Points de repère utiles :
- Le Cevahir Bedesten (marché intérieur aux antiquités) vaut une promenade lente quel que soit votre intérêt pour l’achat
- Le Sulu Han et d’autres hans (caravansérails) adjacents au Bazar principal sont moins visités et parfois plus intéressants
- La section entre la Porte de Beyazıt et le Bedesten intérieur présente la plus forte concentration de boutiques de tapis et de textiles
Partir seul un matin de semaine (mardi–jeudi, 8 h 30–10 h) offre l’expérience la plus confortable. Les week-ends et les après-midis d’été sont les moments les plus bondés et les plus soumis à la pression.
Guide complet des achats : guide de visite du Grand Bazar.

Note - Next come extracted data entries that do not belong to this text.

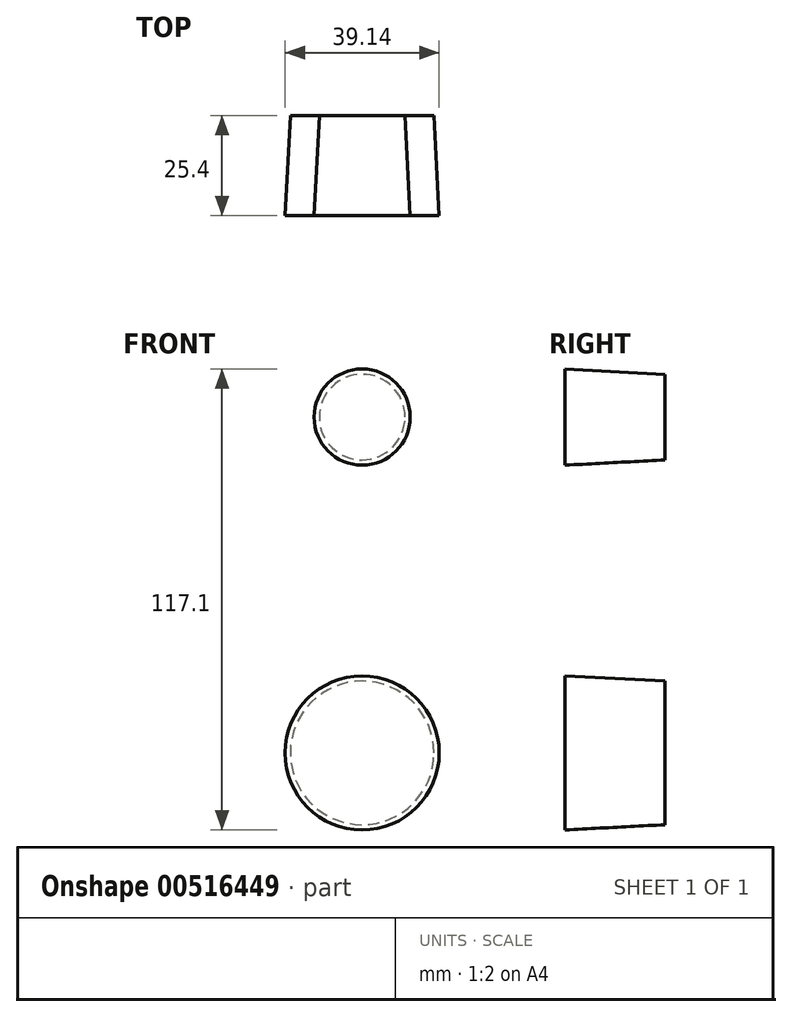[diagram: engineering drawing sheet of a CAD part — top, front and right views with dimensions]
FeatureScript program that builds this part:
annotation { "Feature Type Name" : "Feature", "Feature Type Description" : "" }
export const myFeature = defineFeature(function(context is Context, id is Id, definition is map)
    precondition{}
    {
        {
            var Q0;
            Q0=qCreatedBy(makeId("Front.planeOp"),FACE);
            var sketch = newSketch(context, id + "F0", { "sketchPlane" : qUnion([Q0])});
            skLineSegment(sketch, "E0", {"start": v(-10.91, 55.95) * mm, "end": v(-10.91, -14.33) * mm});
            skLineSegment(sketch, "E1", {"start": v(10.7, 56.23) * mm, "end": v(10.7, -14.33) * mm});
            skCircle(sketch, "E2", {"center": v(0, 56.23) * mm, "radius": 10.88 * mm});
            skCircle(sketch, "E3", {"center": v(0, -29.1) * mm, "radius": 18.24 * mm});
            skSolve(sketch);
        }
        {
            var Q0;
            Q0 = qSketchRegion(id + "F0", true);
            extrude(context, id + "F1", {"entities" : qUnion([Q0]), "depth" : 25.4 * mm, "offsetDistance" : 25.4 * mm, "hasDraft" : true, "draftAngle" : 3 * degree});
        }
    });
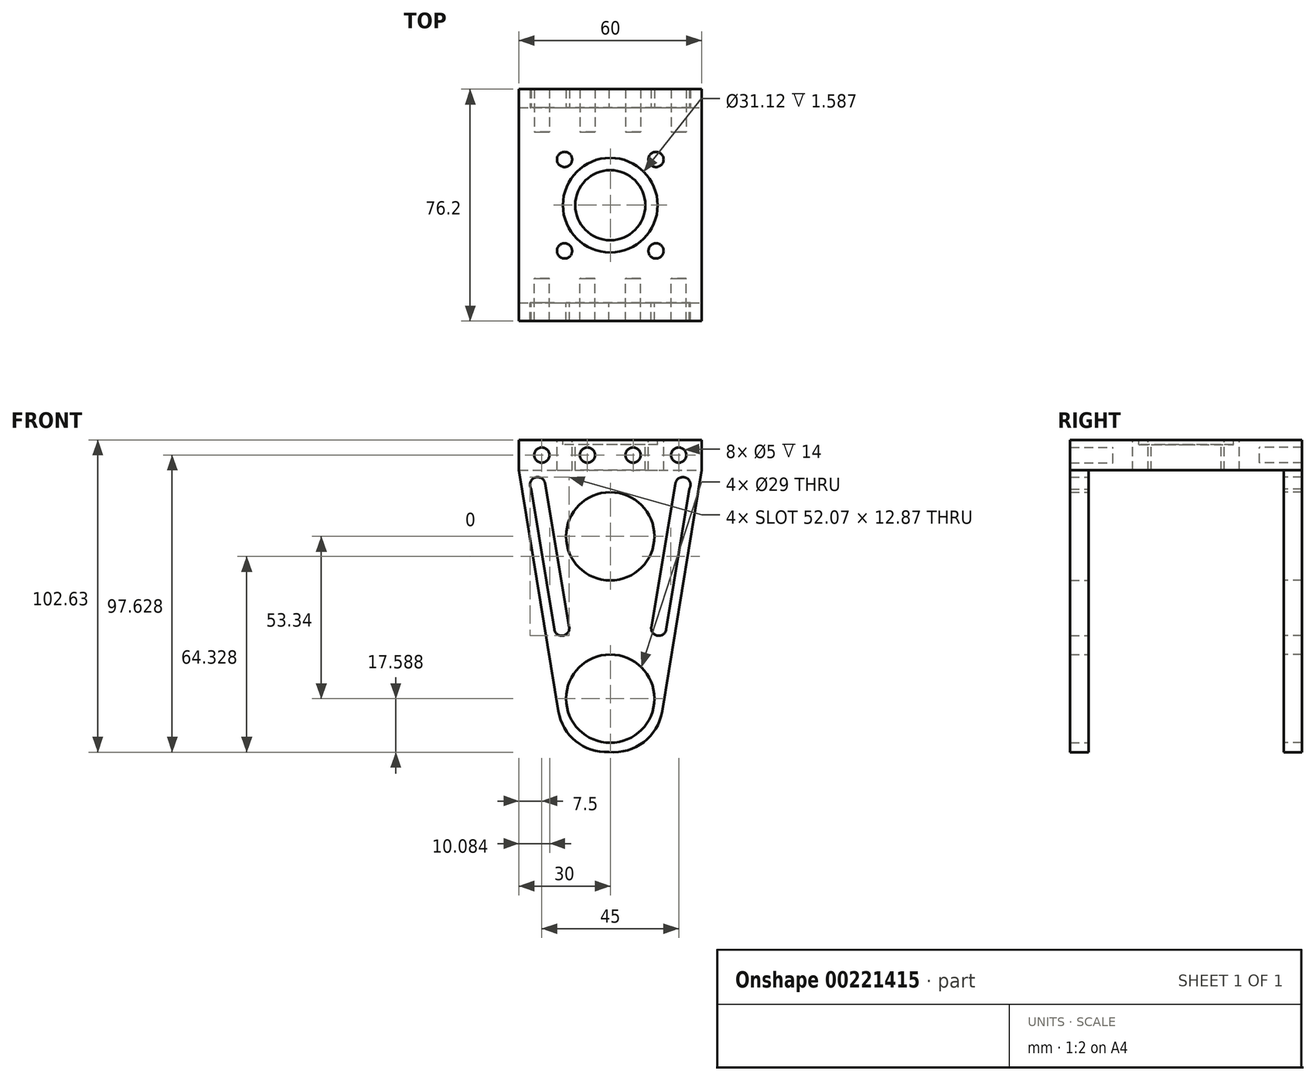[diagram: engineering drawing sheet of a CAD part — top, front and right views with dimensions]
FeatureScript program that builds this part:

Foire aux questions sur le Grand Bazar
Est-il impoli de ne rien acheter au Grand Bazar ?
Non. L’économie du bazar est construite sur la compréhension que la plupart des visites ne se convertissent pas en achat. Entrer et partir sans acheter est normal et attendu. Soyez poli ; ne vous laissez pas intimider.
Quels sont les horaires d’ouverture du Grand Bazar ?
Généralement du lundi au samedi, de 8 h 30 à 19 h environ. Fermé le dimanche et les jours fériés turcs. Les boutiques individuelles peuvent avoir des horaires légèrement différents ; le Bazar lui-même maintient un horaire régulier.
Les prix au Grand Bazar sont-ils fixes ?
Pour la nourriture (thé, encas) : oui, généralement fixes. Pour les souvenirs, textiles, céramiques et articles non alimentaires : non — la négociation est standard et attendue.
Le Bazar aux Épices (Mısır Çarşısı) fait-il partie du Grand Bazar ?
Non — ce sont des bâtiments distincts, à environ 10 minutes à pied l’un de l’autre. Le Bazar aux Épices est près de Yeni Camii à Eminönü. Le Grand Bazar est dans le quartier de Beyazıt. Les deux valent la visite ; ils ont des caractères et des marchandises différents.